Sayangnya kami tidak sanggup mentas di acara “Musik Santai” yang digelar FE Atma Jaya keesokan sorenya. Kami tidak mampu mentas dengan lagu yang terbatas. Kami tidak mau lagi penonton menjadi bosan, seperti bosan dengan Hotel California. Lagi pula sebenarnya kami baru saja bebas dari tekanan karena ditinggal “sang komandan”. Pada “English Night” terasa sekali tekanan berat itu. Untuk pertama kalinya kami, tanpa komando dari satu orang, maju berpadu bersama.
Setelah acara tersebut, kami vakum sebentar. Disela-sela itu, kami sedikit menyumbang hiburan dalam acara ulang tahun perkawinan tetangganya Yonas, yang ada hanya Yonas, Christi, Adi dan saya. Dan setelah itu, Christi tidak mau ikut lagi. Sepertinya diatidak terlalu suka main band.
Muncul tawaran dari FE Atma Jaya untuk menjadi wakil dalam acara musik di STIE Gunung Sewu. Suatu kesempatan yang bagus untuk mentas di luar Atma Jaya. Hanya ada kesempatan main 2 lagu. Lalu formasi Acoustic Flow berubah lagi. Yonas beralih main piano/keyboard. Untuk posisi gitar masuk Adhit yang semasa esema juga teman saya dan Yonas main band. Akhirnya kita menyuguhkan Obladi Oblada dari The Beatles dan Yogyakarta. Lagu yang disebut terakhir kami bawakan lagi karena kali ini kami mentas di luar Atma Jaya yang belum pernah melihat kami membawakannya. Tapi ternyata acara musik itu adalah semacam ‘pesta musik alternatif’ dengan musik-musik alternatif dan penonton yang ‘menari’ gaya moshed. Jadinya musik Acoustic Flow adalah “alternatif” dari musik alternatif yang ada hari itu. Sambutannya adem. Dan untuk tidak mendapt sambitan.
Sejak saat itu kami jadi pantang menyerah. Kami sepakat untuk bertemu lebih sering dan berlatih lebih rutin. Agar kami menjadi profesional dan menjadi profitsional (= dapat untung). Untuk itu selain bermusik, kami juga sedang menggodok strategi promosi. Kami punya cita-cita punya lagu sendiri dan bisa rekaman. Semuanya dapat terjadi bila keterpaduan dan keharmonisan tetap menjadi dasar konsep kami. Dan arti Acoustic Flow sekarang tidak terlalu identik dengan unplugged, tetapi lebih dekat dengan kondisi akustik (untuk ruangan, panggung dan sebagainya) yang erat dengan terdengarnya musik kami.

### [Baris Hasil Ekstraksi]
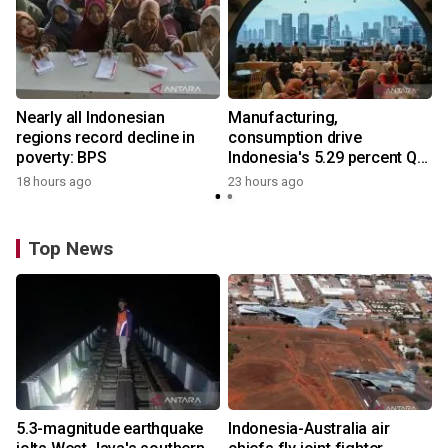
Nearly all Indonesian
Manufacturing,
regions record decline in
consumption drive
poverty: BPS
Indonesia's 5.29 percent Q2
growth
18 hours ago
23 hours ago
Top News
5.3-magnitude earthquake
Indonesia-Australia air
---
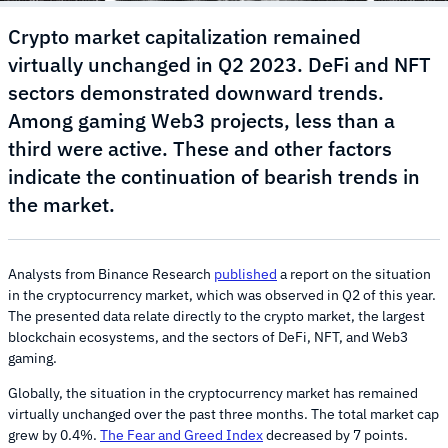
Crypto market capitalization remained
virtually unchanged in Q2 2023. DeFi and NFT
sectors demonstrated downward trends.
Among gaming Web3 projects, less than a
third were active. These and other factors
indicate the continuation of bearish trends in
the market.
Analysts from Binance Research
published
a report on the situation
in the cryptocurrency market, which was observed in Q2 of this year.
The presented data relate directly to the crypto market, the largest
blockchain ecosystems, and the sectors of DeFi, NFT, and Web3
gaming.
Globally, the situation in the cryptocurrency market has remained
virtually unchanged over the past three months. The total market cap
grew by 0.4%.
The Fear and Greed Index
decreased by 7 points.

### [Butir Tugas]
Tentukan apakah setiap pernyataan berikut sesuai dengan kutipan tentang Acoustic Flow. Jawab ya atau tidak, lalu kutip kata-kata penentunya persis dari kutipan.
1. Acoustic Flow tampil di acara "Musik Santai" yang digelar FE Atma Jaya.
2. Di acara musik STIE Gunung Sewu, band hanya mendapat kesempatan membawakan dua lagu.
3. Dalam formasi baru, Yonas pindah memainkan gitar.

### [Jawaban Latihan]
1. Tidak: "Sayangnya kami tidak sanggup mentas di acara “Musik Santai” yang digelar FE Atma Jaya keesokan sorenya."
2. Ya: "Hanya ada kesempatan main 2 lagu."
3. Tidak: "Yonas beralih main piano/keyboard."